- Stored data:
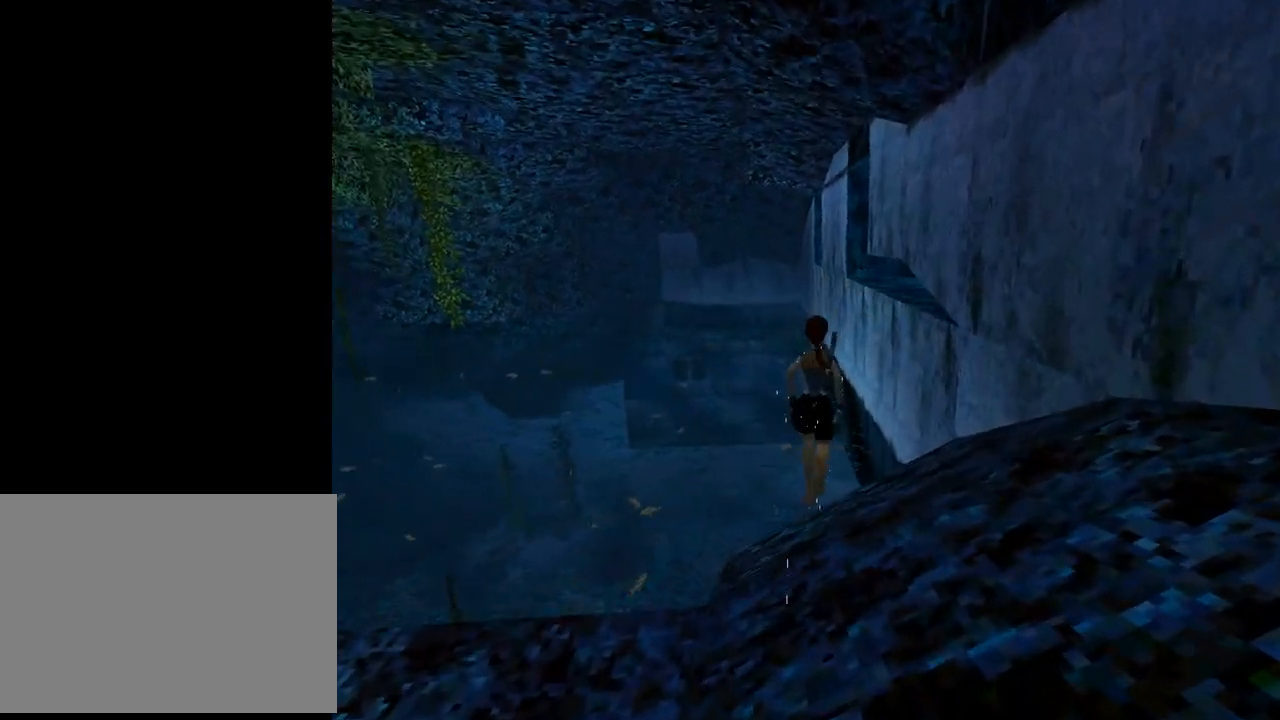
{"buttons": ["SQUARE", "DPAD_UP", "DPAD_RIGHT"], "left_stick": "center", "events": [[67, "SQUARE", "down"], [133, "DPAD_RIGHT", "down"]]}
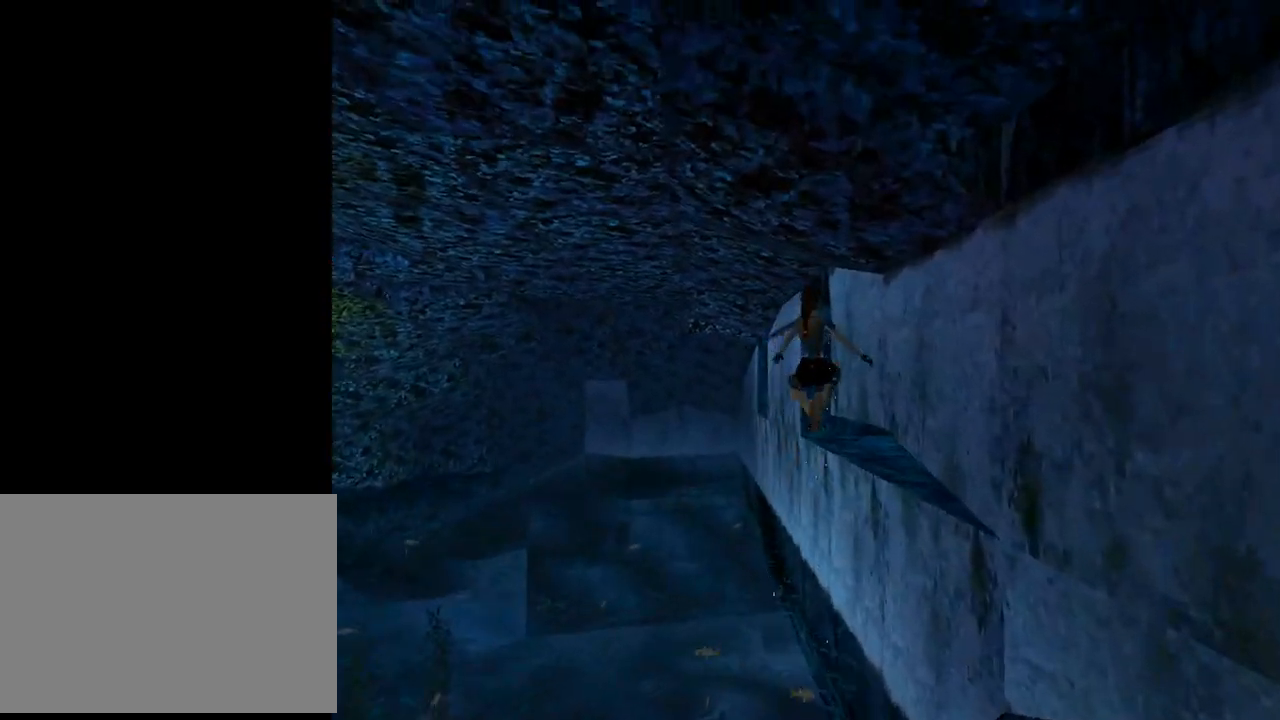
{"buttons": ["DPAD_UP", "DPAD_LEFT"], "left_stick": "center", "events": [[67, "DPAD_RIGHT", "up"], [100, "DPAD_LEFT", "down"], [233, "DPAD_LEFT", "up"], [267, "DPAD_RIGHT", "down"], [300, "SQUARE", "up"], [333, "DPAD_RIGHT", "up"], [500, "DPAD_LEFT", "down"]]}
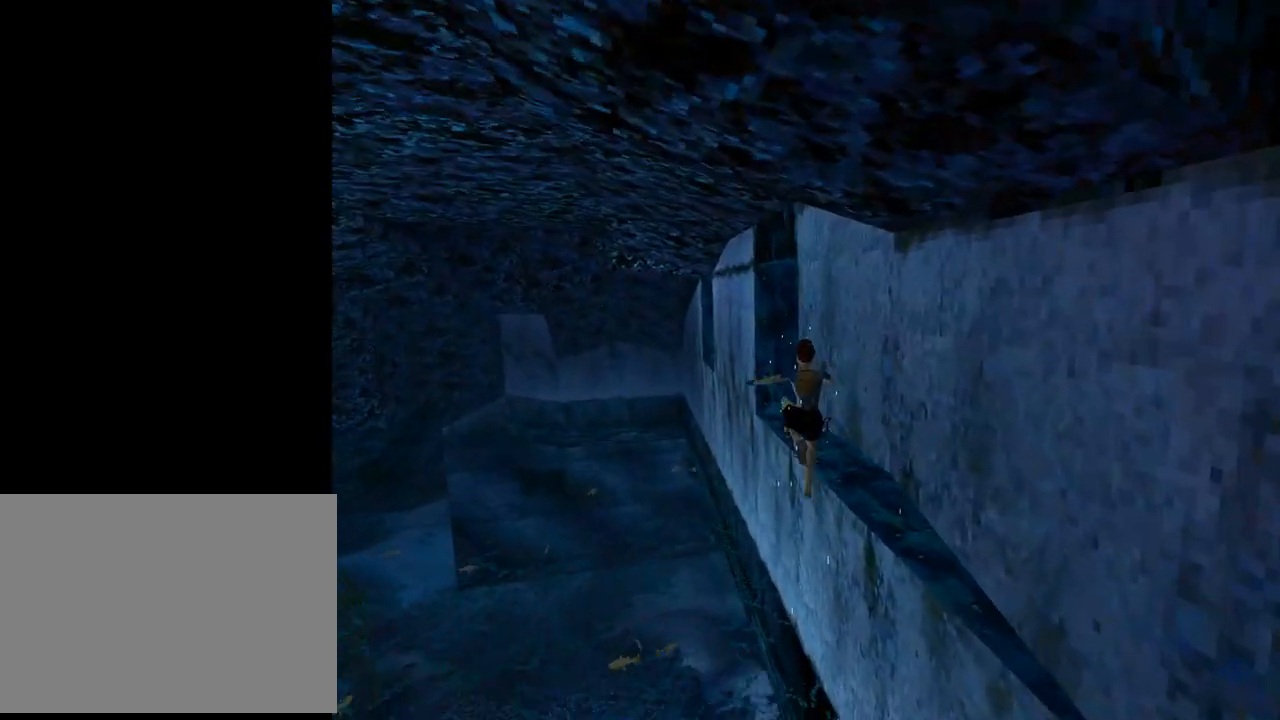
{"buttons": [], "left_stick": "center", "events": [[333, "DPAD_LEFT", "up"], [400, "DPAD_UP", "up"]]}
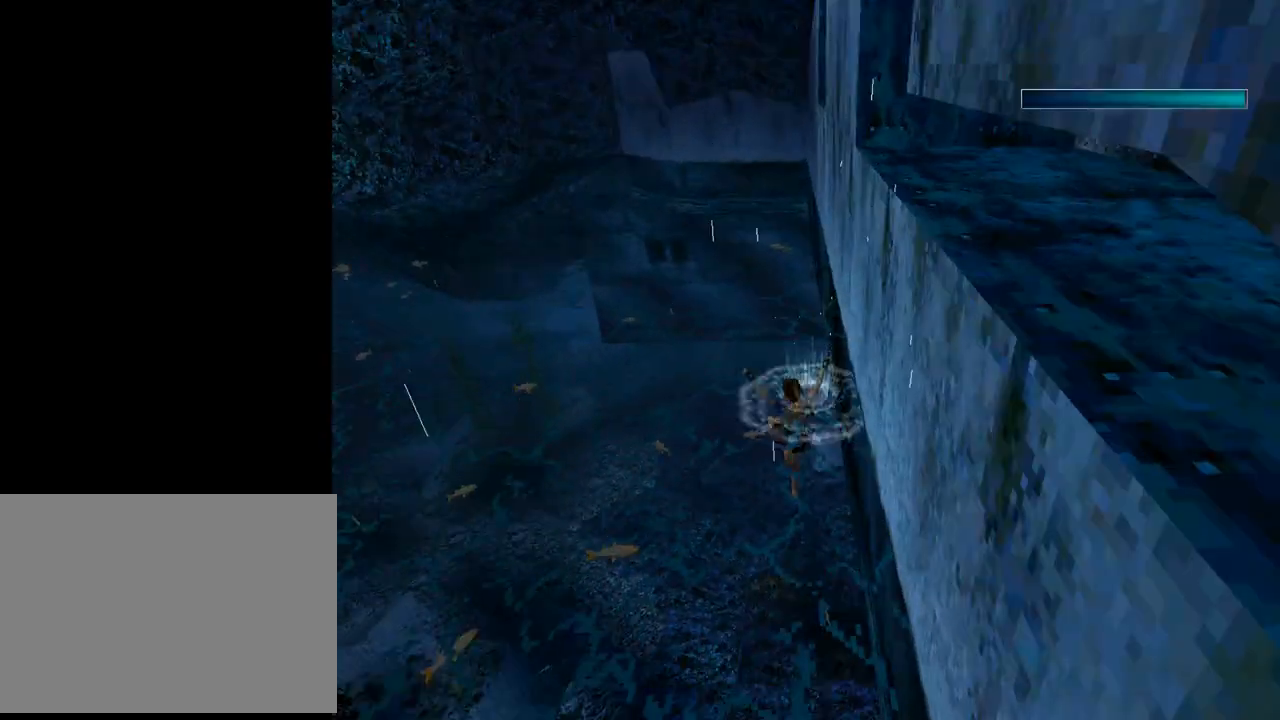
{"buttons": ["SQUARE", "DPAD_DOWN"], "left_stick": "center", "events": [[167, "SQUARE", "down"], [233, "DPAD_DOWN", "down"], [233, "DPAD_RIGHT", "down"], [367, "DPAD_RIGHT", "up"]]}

- What needs to be done:
Transcribe all the lines above exactly, apart from the pictures.

- Answer to this task:
{"buttons": ["SQUARE", "DPAD_UP", "DPAD_RIGHT"], "left_stick": "center", "events": [[67, "SQUARE", "down"], [133, "DPAD_RIGHT", "down"]]}
{"buttons": ["DPAD_UP", "DPAD_LEFT"], "left_stick": "center", "events": [[67, "DPAD_RIGHT", "up"], [100, "DPAD_LEFT", "down"], [233, "DPAD_LEFT", "up"], [267, "DPAD_RIGHT", "down"], [300, "SQUARE", "up"], [333, "DPAD_RIGHT", "up"], [500, "DPAD_LEFT", "down"]]}
{"buttons": [], "left_stick": "center", "events": [[333, "DPAD_LEFT", "up"], [400, "DPAD_UP", "up"]]}
{"buttons": ["SQUARE", "DPAD_DOWN"], "left_stick": "center", "events": [[167, "SQUARE", "down"], [233, "DPAD_DOWN", "down"], [233, "DPAD_RIGHT", "down"], [367, "DPAD_RIGHT", "up"]]}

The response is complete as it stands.